[Extracted entries Boundary: Start]
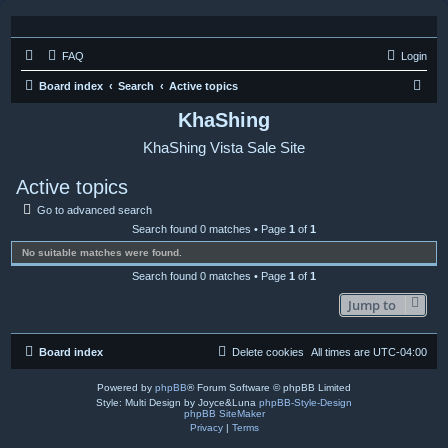
FAQ
Login
S
Board index
Search
Active topics
e
KhaShing
a
KhaShing Vista Sale Site
r
c
Active topics
h
Go to advanced search
Search found 0 matches • Page
1
of
1
No suitable matches were found.
Search found 0 matches • Page
1
of
1
Jump to
Board index
Delete cookies
All times are
UTC-04:00
Powered by
phpBB
® Forum Software © phpBB Limited
Style: Multi Design by Joyce&Luna
phpBB-Style-Design
phpBB SiteMaker
Privacy
|
Terms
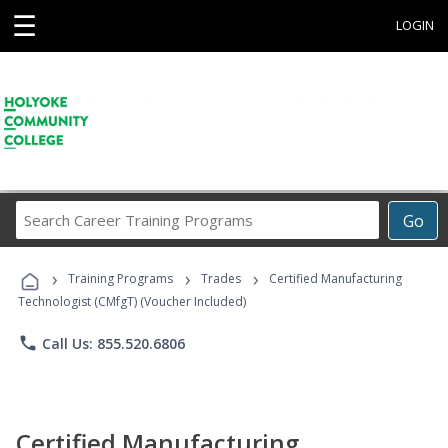
☰
LOGIN
Search
Go
Career
Training
›
›
›
Programs
Training Programs
Trades
Certified Manufacturing
Technologist (CMfgT) (Voucher Included)
phone
Call Us: 855.520.6806
Certified Manufacturing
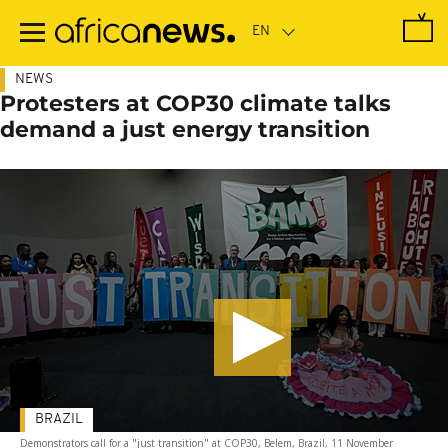
Skip
to
main
content
NEWS
Protesters at COP30 climate talks
demand a just energy transition
BRAZIL
Demonstrators call for a "just transition" at COP30, Belem, Brazil, 11 November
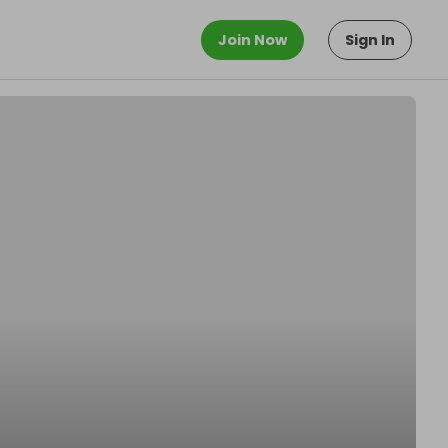
Join Now
Sign In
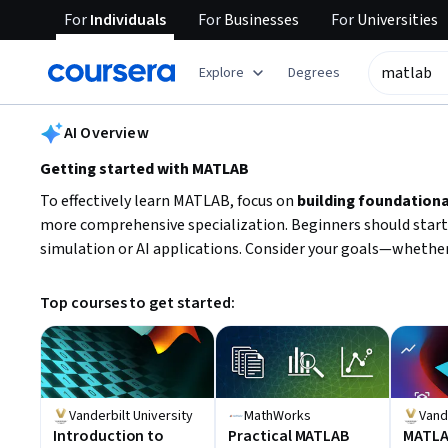
For
Individuals
For
Businesses
For
Universities
tent
Explore
Degrees
AI summary is now available. Navigate to the AI Overview section
AI Overview
Getting started with MATLAB
To effectively learn MATLAB, focus on
building foundationa
more comprehensive specialization. Beginners should start
simulation or AI applications. Consider your goals—whether
Top courses to get started:
Vanderbilt University
MathWorks
Vand
Introduction to
Practical MATLAB
MATL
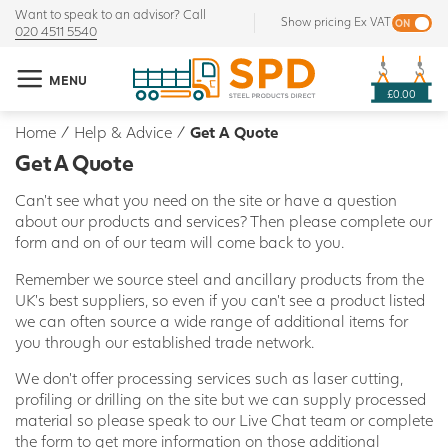
Want to speak to an advisor? Call
Show pricing Ex VAT
020 4511 5540
MENU
£0.00
Home
/
Help & Advice
/
Get A Quote
Get A Quote
Can't see what you need on the site or have a question
about our products and services? Then please complete our
form and on of our team will come back to you.
Remember we source steel and ancillary products from the
UK's best suppliers, so even if you can't see a product listed
we can often source a wide range of additional items for
you through our established trade network.
We don't offer processing services such as laser cutting,
profiling or drilling on the site but we can supply processed
material so please speak to our Live Chat team or complete
the form to get more information on those additional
[Extracted entries Boundary: End]
Activity:
Only the text of the records belongs in the answer; reproduce it verbatim, with no pictures.

Expected output:
FAQ
Login
S
Board index
Search
Active topics
e
KhaShing
a
KhaShing Vista Sale Site
r
c
Active topics
h
Go to advanced search
Search found 0 matches • Page
1
of
1
No suitable matches were found.
Search found 0 matches • Page
1
of
1
Jump to
Board index
Delete cookies
All times are
UTC-04:00
Powered by
phpBB
® Forum Software © phpBB Limited
Style: Multi Design by Joyce&Luna
phpBB-Style-Design
phpBB SiteMaker
Privacy
|
Terms
☰
LOGIN
Search
Go
Career
Training
›
›
›
Programs
Training Programs
Trades
Certified Manufacturing
Technologist (CMfgT) (Voucher Included)
phone
Call Us: 855.520.6806
Certified Manufacturing
Skip
to
main
content
NEWS
Protesters at COP30 climate talks
demand a just energy transition
BRAZIL
Demonstrators call for a "just transition" at COP30, Belem, Brazil, 11 November
Join Now
Sign In
For
Individuals
For
Businesses
For
Universities
tent
Explore
Degrees
AI summary is now available. Navigate to the AI Overview section
AI Overview
Getting started with MATLAB
To effectively learn MATLAB, focus on
building foundationa
more comprehensive specialization. Beginners should start
simulation or AI applications. Consider your goals—whether
Top courses to get started:
Vanderbilt University
MathWorks
Vand
Introduction to
Practical MATLAB
MATL
Want to speak to an advisor? Call
Show pricing Ex VAT
020 4511 5540
MENU
£0.00
Home
/
Help & Advice
/
Get A Quote
Get A Quote
Can't see what you need on the site or have a question
about our products and services? Then please complete our
form and on of our team will come back to you.
Remember we source steel and ancillary products from the
UK's best suppliers, so even if you can't see a product listed
we can often source a wide range of additional items for
you through our established trade network.
We don't offer processing services such as laser cutting,
profiling or drilling on the site but we can supply processed
material so please speak to our Live Chat team or complete
the form to get more information on those additional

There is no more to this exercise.